Your task -> The data below is to be written out exactly, with no pictures.

:: Material to process ::

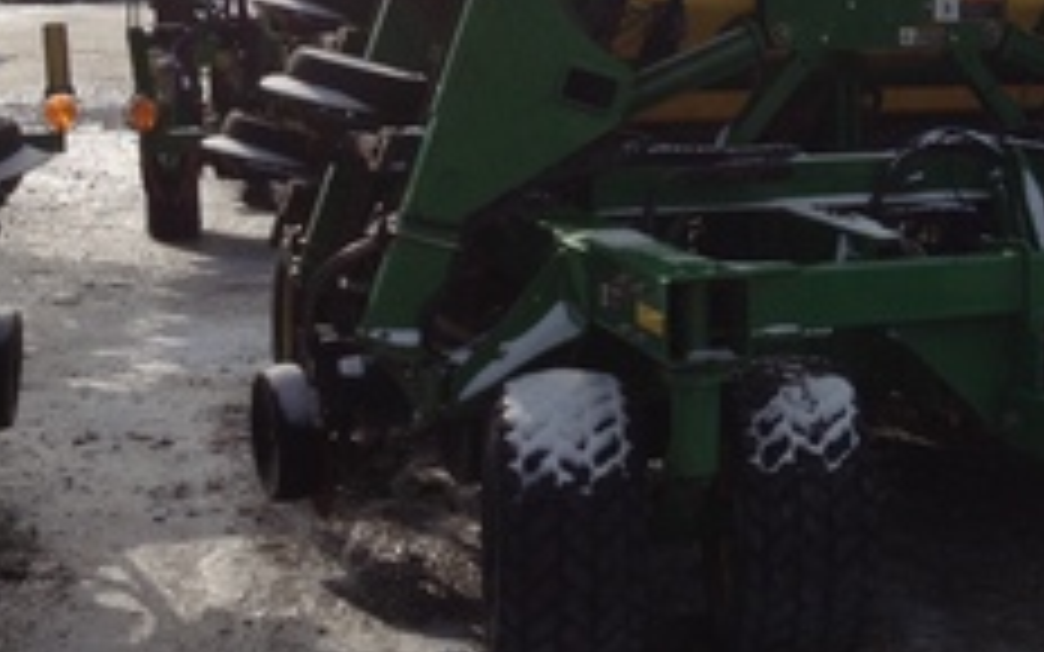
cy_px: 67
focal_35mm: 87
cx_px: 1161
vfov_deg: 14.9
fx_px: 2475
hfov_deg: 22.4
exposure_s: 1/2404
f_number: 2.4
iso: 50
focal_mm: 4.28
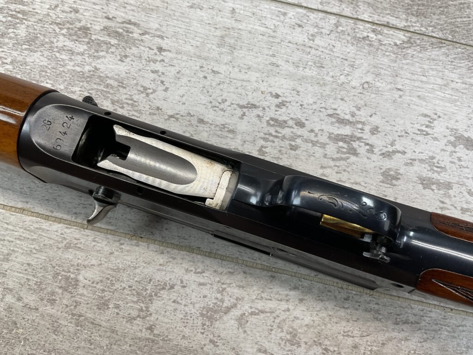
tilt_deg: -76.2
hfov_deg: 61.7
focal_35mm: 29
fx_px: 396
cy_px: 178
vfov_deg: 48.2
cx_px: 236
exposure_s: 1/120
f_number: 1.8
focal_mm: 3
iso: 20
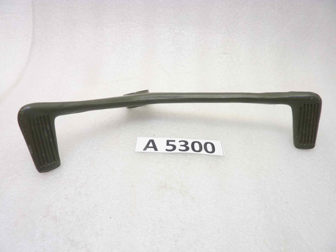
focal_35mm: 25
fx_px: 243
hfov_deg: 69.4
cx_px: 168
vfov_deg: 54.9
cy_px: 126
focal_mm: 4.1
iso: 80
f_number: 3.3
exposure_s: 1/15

:::

Response below ->
cy_px: 67
focal_35mm: 87
cx_px: 1161
vfov_deg: 14.9
fx_px: 2475
hfov_deg: 22.4
exposure_s: 1/2404
f_number: 2.4
iso: 50
focal_mm: 4.28
tilt_deg: -76.2
hfov_deg: 61.7
focal_35mm: 29
fx_px: 396
cy_px: 178
vfov_deg: 48.2
cx_px: 236
exposure_s: 1/120
f_number: 1.8
focal_mm: 3
iso: 20
focal_35mm: 25
fx_px: 243
hfov_deg: 69.4
cx_px: 168
vfov_deg: 54.9
cy_px: 126
focal_mm: 4.1
iso: 80
f_number: 3.3
exposure_s: 1/15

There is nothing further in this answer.